It’s years since I’ve been to the Sydney Piano Competition. I’d forgotten how much fun it is. Competitive classical music is like that first lick of salted caramel ice-cream — all the goodness, with an extra tang. Not something you could adopt as a staple diet — I don’t want get tired of Elvira Madigan and Rach 2, but I would… — but dipping into the this year’s competition has been a pleasure.
Last night three competitors performed their 18th-century concerto with the Sydney Symphony Orchestra. It was an all-Mozart program, which evened out the field and made comparison odiously easy. I’m not going to pick winners or name names but, to summarise crudely, there was one performance which felt like you were looking through a microscope, a thousand moments of exquisite delicacy, one performance which felt like a grand edifice, grounded, constructed, a perfect whole, and one that just picked me up and rolled me in delight. (Needless to say, I’m a sucker for delight.)
Aside from the music and the fun of post-performance discussions, it also got me thinking about the whole knotty business of competitions and, in particular, wrong notes. Because in amongst all the issues, all the great, unwieldy baggage of the competition circuit, wrong notes are often considered deal-breakers for would-be finalists. After all, the judges have a hard job, and they’re only human. Like a manager sifting through 200 job applications, the judges are going to need to take some short cuts. Bad spelling sends a brilliant applicant straight to the bin. A fistful of wrong notes and, sorry, you’re out.

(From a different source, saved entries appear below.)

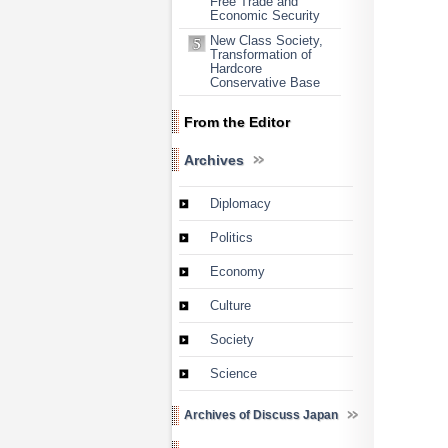
Free Trade and
Economic Security
New Class Society,
Transformation of
Hardcore
Conservative Base
From the Editor
Archives
Diplomacy
Politics
Economy
Culture
Society
Science
Archives of Discuss Japan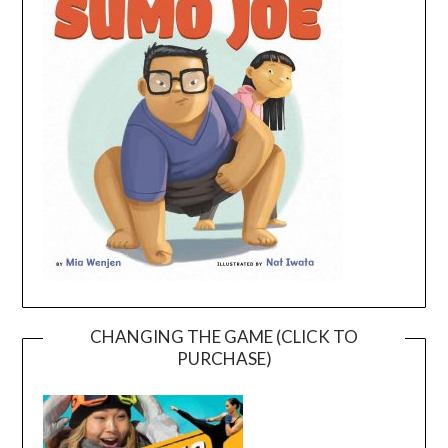
CHANGING THE GAME (CLICK TO
PURCHASE)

It’s perhaps an understandable approach in the earlier stages of the competition, when one is trying to separate a large field of competitors who are all quite brilliant in their own right. By the concerto finals, however, I’d like to suggest that wrong notes might sometimes be right. The standard of pianism in international piano competitions assumes perfect technique and bright, shiny fabulousness as a given, but we’ve reached a point where perfect is not good enough. I want more. I want personality, whimsy, risk and reward; I want to be surprised and delighted; I want danger. And if that means that some things don’t work, that’s OK.

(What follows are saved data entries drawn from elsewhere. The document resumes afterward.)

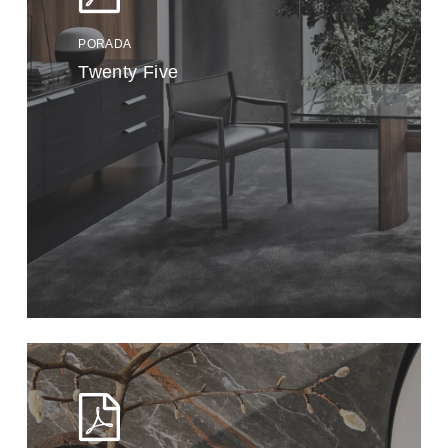
PORADA
Twenty Five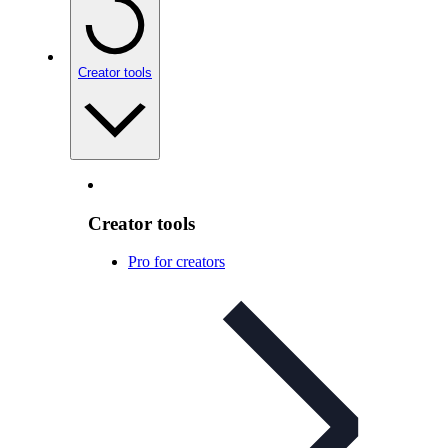
Creator tools
Creator tools
Pro for creators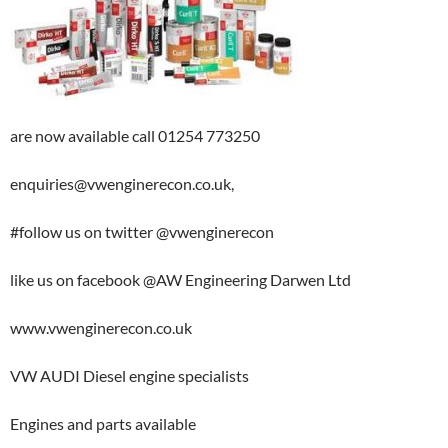
are now available call 01254 773250
enquiries@vwenginerecon.co.uk,
#follow us on twitter @vwenginerecon
like us on
facebook @AW Engineering Darwen Ltd
www.vwenginerecon.co.uk
VW AUDI Diesel engine specialists
Engines and parts available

I’m so full of admiration for those brave competitors on the international competition circuit. They play their guts out to give us our salted caramel fix, with only the faintest possibility of reward. After last night’s performances I’m looking forward to the romantic concertos with eager anticipation. I’m not on the jury, so my opinion counts for precisely nothing, but as the final six flex their knuckles in preparation, I’d just like to say I hope they have fun out there, and remember wrong can be right and losing can be winning.